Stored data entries
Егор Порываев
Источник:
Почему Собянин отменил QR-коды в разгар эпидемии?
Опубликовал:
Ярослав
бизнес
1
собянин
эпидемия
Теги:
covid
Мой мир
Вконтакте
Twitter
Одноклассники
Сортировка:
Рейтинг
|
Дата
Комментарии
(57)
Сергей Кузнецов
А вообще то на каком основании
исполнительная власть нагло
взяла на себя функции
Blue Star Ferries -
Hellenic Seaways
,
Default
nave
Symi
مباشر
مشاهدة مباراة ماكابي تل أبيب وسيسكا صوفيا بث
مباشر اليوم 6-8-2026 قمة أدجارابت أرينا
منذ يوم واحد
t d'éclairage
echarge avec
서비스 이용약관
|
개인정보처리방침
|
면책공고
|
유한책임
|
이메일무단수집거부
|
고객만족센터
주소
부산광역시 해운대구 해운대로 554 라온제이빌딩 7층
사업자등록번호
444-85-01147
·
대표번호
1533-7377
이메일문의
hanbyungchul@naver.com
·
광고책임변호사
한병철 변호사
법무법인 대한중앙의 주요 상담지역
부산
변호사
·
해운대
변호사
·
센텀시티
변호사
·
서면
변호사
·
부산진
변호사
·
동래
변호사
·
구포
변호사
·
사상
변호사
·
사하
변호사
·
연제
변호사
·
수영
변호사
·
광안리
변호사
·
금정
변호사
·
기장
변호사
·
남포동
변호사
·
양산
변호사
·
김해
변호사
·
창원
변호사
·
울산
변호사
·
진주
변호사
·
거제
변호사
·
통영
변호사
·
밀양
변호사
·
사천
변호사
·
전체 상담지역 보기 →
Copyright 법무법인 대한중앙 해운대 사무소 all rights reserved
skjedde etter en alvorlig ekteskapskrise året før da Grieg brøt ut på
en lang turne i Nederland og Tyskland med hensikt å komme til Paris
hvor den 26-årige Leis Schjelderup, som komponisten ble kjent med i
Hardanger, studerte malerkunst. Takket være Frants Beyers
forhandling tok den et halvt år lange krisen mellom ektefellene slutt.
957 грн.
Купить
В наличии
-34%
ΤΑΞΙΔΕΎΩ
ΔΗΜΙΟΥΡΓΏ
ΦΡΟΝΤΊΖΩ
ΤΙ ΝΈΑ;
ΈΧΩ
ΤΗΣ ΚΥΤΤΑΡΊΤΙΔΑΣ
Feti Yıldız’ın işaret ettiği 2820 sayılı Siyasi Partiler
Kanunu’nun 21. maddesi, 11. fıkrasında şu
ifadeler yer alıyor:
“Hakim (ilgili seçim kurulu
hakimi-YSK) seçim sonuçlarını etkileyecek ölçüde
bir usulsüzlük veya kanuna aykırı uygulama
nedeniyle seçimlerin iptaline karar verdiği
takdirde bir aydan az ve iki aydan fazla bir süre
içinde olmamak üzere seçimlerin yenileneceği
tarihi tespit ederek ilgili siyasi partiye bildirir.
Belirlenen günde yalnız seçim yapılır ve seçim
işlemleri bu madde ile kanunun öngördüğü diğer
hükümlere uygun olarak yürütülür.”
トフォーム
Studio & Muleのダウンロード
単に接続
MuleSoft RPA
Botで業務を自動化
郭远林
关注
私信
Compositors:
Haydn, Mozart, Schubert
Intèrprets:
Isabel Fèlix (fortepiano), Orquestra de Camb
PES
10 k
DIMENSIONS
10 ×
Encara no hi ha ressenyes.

-- Work item --
Return each line of the listing that contains the word "مباشر".

-- Response --
مباشر
مباشر اليوم 6-8-2026 قمة أدجارابت أرينا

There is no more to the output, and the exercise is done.